Я взялся проводить Ларису домой, мы долго стояли на Садовом кольце, и мимо нас все ехали и ехали зеленые огоньки такси, и никто почему-то не останавливался…

Мне не очень верится в то, что люди работают для чистого искусства как такового. Люди работают для людей. (Исключая те случаи, когда они уныло творят для денег.) Мы работали для Ларисы, конкретно, персонально для нее. В ней была вера, вот в чем дело.

Я встречал режиссеров, которые безоговорочно верили в себя, но это, в общем-то, шло от глупости, от понимания кинематографа как ремесла, а не искусства, от понимания себя как некоего начальника и т. п.

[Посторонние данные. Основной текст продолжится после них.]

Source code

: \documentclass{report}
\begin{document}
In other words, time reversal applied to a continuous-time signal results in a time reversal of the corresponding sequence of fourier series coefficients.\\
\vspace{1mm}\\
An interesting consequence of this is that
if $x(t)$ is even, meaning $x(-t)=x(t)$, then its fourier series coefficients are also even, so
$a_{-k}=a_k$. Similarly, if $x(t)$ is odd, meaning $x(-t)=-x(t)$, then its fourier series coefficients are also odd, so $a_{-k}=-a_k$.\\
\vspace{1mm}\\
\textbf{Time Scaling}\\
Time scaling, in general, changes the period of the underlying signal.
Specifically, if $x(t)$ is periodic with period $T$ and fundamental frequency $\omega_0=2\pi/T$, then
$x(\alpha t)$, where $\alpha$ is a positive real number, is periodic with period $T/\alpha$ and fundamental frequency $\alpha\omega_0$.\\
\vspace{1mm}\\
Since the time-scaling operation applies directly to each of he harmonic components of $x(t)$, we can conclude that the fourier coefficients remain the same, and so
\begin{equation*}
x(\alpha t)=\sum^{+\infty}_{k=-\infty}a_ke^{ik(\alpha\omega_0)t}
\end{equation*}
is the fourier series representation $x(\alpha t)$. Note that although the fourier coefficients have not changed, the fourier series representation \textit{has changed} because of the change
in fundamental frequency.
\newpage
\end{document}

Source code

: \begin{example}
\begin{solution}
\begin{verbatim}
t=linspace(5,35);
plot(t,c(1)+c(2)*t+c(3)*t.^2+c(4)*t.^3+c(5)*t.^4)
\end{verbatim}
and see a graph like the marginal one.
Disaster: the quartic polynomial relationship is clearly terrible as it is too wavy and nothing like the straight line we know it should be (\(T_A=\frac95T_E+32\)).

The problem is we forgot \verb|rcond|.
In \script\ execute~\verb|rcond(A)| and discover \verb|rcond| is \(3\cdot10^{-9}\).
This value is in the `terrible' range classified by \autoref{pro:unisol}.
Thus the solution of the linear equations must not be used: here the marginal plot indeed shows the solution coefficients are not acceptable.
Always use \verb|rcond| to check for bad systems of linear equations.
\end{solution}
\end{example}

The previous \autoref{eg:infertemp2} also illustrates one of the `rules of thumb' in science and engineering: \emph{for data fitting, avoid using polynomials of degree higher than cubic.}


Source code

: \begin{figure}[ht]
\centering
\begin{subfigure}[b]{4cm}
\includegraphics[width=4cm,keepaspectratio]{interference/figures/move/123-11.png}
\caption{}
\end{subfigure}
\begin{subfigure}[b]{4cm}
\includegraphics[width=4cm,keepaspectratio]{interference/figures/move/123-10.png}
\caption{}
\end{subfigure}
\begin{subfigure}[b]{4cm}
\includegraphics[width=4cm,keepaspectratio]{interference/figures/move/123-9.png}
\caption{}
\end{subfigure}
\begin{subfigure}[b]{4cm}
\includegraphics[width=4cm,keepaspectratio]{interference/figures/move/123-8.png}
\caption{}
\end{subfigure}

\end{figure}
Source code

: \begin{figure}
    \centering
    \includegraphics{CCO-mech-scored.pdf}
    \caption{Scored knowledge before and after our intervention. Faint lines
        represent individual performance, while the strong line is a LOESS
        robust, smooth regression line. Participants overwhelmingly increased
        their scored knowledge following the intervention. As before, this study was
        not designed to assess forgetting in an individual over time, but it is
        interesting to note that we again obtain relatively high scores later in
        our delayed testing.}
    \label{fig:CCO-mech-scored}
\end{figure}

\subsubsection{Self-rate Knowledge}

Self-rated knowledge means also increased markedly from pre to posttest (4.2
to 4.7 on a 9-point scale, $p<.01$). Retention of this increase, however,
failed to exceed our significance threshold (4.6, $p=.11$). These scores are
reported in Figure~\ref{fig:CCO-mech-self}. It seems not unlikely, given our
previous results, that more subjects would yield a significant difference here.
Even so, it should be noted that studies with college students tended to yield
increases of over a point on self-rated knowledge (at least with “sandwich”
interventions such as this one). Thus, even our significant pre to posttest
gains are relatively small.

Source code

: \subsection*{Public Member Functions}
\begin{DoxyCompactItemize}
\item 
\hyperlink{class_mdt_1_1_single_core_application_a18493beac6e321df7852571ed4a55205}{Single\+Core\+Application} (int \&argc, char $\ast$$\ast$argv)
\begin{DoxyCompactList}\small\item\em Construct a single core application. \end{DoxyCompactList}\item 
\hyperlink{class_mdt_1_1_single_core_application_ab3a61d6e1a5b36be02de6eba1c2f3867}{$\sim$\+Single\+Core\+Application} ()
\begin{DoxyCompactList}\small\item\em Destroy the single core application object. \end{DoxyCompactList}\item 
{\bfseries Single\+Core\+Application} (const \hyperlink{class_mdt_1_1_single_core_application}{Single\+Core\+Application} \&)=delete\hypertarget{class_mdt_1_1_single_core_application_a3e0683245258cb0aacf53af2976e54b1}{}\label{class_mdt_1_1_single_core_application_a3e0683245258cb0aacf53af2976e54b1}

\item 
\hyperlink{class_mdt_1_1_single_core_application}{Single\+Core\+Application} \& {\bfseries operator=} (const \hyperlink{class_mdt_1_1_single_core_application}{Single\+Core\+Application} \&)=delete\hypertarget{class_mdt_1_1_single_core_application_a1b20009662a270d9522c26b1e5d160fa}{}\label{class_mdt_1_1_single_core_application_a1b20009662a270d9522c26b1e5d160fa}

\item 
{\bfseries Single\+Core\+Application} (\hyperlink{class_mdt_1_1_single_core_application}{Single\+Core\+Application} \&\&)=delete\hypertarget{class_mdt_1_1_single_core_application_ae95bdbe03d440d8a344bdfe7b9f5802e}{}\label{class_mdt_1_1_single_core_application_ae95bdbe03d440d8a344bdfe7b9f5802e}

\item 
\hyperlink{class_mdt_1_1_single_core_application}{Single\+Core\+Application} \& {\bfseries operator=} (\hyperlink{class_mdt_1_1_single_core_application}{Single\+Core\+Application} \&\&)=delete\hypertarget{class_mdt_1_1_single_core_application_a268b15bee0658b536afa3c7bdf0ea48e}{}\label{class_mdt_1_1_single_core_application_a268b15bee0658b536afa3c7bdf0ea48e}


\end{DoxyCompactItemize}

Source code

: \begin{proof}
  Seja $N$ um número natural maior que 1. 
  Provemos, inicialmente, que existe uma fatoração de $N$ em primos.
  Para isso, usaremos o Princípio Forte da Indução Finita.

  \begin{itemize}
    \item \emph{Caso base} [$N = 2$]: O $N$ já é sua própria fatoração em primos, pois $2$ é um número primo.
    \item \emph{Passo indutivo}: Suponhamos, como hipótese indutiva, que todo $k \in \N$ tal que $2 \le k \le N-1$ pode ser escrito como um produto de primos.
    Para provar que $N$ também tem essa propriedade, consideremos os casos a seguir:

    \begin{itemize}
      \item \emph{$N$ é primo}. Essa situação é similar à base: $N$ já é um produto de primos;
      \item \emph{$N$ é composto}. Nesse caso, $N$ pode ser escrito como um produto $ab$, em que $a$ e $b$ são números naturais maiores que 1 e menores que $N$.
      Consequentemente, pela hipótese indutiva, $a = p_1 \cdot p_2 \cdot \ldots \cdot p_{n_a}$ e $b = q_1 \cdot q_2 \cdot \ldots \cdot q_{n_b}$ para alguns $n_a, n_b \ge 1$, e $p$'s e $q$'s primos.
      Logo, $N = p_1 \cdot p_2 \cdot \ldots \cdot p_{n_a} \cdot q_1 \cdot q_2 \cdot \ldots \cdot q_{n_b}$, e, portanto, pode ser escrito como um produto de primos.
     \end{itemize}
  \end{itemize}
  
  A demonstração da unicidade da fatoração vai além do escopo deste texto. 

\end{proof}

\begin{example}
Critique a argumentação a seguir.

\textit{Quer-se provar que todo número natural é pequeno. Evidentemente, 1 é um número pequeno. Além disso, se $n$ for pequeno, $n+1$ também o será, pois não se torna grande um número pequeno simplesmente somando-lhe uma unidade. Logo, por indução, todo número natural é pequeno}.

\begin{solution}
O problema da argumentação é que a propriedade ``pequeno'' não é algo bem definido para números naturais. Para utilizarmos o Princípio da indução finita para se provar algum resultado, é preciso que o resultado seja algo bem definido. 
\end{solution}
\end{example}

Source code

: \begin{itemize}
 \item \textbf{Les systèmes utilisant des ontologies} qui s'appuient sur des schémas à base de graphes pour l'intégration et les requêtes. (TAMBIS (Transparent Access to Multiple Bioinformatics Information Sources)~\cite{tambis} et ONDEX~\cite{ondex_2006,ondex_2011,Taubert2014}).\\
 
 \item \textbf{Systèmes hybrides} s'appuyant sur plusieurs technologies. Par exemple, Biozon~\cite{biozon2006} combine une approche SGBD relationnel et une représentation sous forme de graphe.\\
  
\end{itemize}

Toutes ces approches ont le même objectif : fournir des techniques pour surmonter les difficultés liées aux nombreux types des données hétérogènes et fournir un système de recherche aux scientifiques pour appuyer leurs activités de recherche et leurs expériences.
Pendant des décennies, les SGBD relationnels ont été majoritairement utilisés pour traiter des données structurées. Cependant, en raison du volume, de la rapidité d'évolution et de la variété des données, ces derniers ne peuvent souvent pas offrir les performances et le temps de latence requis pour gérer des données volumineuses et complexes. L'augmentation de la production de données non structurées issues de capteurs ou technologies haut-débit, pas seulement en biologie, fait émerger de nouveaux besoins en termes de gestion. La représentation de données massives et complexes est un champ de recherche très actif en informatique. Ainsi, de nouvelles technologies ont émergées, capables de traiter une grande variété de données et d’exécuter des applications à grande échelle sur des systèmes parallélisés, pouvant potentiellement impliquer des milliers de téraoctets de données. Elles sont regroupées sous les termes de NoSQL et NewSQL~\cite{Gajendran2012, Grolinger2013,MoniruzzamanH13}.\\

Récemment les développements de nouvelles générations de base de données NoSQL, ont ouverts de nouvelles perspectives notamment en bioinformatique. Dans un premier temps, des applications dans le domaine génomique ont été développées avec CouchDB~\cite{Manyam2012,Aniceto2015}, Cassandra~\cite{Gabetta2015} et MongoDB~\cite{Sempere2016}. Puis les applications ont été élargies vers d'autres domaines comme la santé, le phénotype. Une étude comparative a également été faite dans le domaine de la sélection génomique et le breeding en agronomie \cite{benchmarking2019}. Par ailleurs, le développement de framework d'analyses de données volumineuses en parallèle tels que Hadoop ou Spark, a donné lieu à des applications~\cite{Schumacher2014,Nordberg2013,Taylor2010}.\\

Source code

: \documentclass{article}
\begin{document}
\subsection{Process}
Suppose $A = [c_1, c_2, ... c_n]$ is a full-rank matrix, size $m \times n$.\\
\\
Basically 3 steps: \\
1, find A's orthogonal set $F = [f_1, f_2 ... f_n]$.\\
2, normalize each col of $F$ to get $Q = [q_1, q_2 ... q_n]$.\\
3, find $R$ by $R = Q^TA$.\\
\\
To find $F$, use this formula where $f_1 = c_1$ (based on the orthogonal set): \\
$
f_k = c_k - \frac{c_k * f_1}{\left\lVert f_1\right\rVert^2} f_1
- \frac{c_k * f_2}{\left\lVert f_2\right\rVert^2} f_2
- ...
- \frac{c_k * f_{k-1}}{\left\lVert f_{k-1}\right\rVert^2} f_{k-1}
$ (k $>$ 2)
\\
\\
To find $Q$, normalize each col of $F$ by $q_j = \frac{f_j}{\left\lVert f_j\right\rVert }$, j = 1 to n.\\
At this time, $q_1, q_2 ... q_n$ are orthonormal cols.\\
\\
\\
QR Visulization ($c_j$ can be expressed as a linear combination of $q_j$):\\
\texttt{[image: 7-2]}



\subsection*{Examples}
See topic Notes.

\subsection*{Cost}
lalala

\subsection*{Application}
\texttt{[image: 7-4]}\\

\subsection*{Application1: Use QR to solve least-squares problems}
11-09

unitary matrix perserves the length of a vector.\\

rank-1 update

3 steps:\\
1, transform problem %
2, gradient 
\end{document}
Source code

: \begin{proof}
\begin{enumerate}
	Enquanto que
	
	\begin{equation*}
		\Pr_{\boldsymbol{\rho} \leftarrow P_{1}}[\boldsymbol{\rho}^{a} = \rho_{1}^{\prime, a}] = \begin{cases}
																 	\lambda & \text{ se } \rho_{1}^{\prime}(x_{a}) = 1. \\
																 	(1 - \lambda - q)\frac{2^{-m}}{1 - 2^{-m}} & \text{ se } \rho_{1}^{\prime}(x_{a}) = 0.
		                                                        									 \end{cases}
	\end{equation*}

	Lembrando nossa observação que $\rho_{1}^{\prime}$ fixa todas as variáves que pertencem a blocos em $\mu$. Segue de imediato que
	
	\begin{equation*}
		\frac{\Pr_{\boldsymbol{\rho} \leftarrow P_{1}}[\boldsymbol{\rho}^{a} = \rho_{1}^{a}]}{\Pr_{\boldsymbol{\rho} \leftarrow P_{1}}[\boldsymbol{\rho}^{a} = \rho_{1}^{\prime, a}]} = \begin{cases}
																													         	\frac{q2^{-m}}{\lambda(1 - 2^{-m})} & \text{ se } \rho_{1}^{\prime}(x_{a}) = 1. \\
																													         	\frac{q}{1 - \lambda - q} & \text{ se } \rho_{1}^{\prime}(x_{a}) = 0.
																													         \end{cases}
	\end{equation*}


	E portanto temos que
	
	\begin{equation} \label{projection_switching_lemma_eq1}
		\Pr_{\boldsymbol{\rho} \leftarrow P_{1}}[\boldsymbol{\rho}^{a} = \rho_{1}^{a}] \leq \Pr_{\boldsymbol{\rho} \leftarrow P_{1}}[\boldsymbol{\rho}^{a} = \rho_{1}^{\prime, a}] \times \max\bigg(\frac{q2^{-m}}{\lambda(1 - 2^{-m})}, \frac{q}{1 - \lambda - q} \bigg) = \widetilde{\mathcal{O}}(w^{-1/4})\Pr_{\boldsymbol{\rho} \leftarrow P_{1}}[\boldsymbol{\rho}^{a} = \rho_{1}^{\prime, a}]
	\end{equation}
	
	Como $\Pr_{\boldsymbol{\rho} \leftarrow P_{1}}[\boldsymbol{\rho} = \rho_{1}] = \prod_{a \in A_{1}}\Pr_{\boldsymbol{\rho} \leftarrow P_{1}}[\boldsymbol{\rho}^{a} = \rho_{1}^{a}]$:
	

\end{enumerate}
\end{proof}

В Ларисе была настоящая вера, вера в дело, в искусство, в нас в конце концов. Вера в доброту и необходимость нашей работы, и она, эта вера, была абсолютно материальной субстанцией, на которую можно было весьма реально опереться. Она буквально дралась за любую мелочь, необходимую для картины. С ней было исключительно тяжело работать тем, кто не привык или не хотел работать. Она никогда не надеялась на всякие «это и так сойдет», «этого в кадре не будет видно», она безоговорочно требовала всех ста процентов. Ни на десятую меньше.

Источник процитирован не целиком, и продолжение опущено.